## WHAT THE TASK ASKS
Rewrite the material below with every "pose" changed to "camera" and nothing else altered. Leave the pictures out of your version.

─── RAW RECORDS

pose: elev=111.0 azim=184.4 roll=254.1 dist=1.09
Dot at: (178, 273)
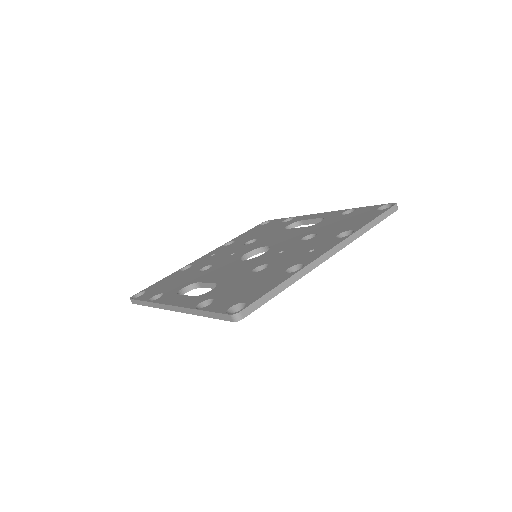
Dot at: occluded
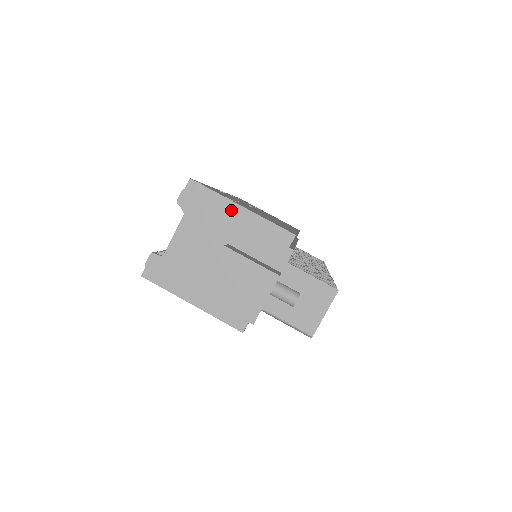
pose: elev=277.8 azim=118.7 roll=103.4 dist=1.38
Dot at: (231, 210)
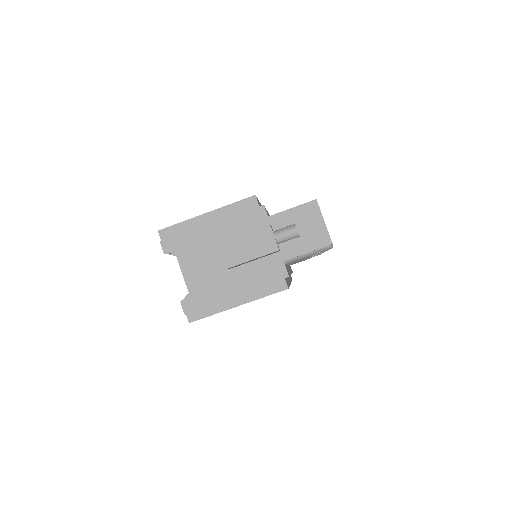
Dot at: (201, 223)
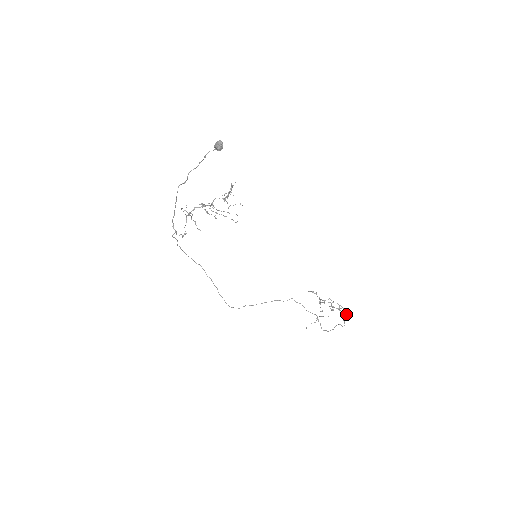
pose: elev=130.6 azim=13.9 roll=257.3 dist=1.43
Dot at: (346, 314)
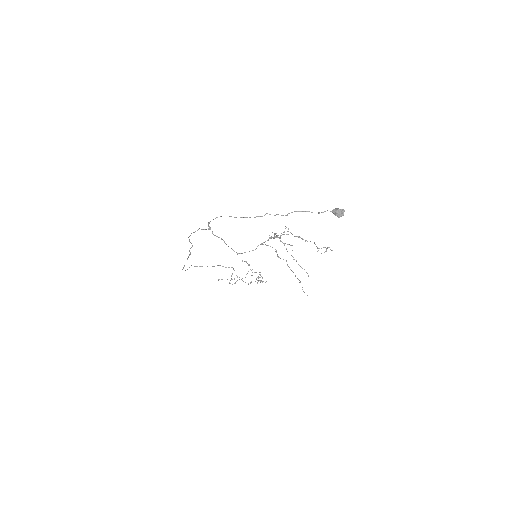
Dot at: occluded
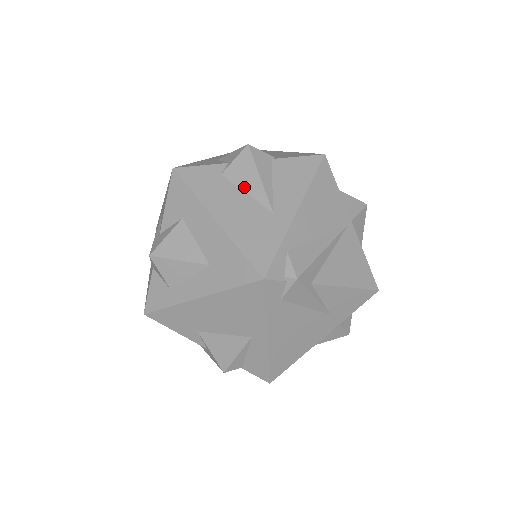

──────

## TASK RESULT
camera: elev=111.0 azim=184.4 roll=254.1 dist=1.09
Dot at: (178, 273)
Dot at: occluded
camera: elev=277.8 azim=118.7 roll=103.4 dist=1.38
Dot at: (231, 210)
Dot at: (201, 223)
camera: elev=130.6 azim=13.9 roll=257.3 dist=1.43
Dot at: (346, 314)
Dot at: occluded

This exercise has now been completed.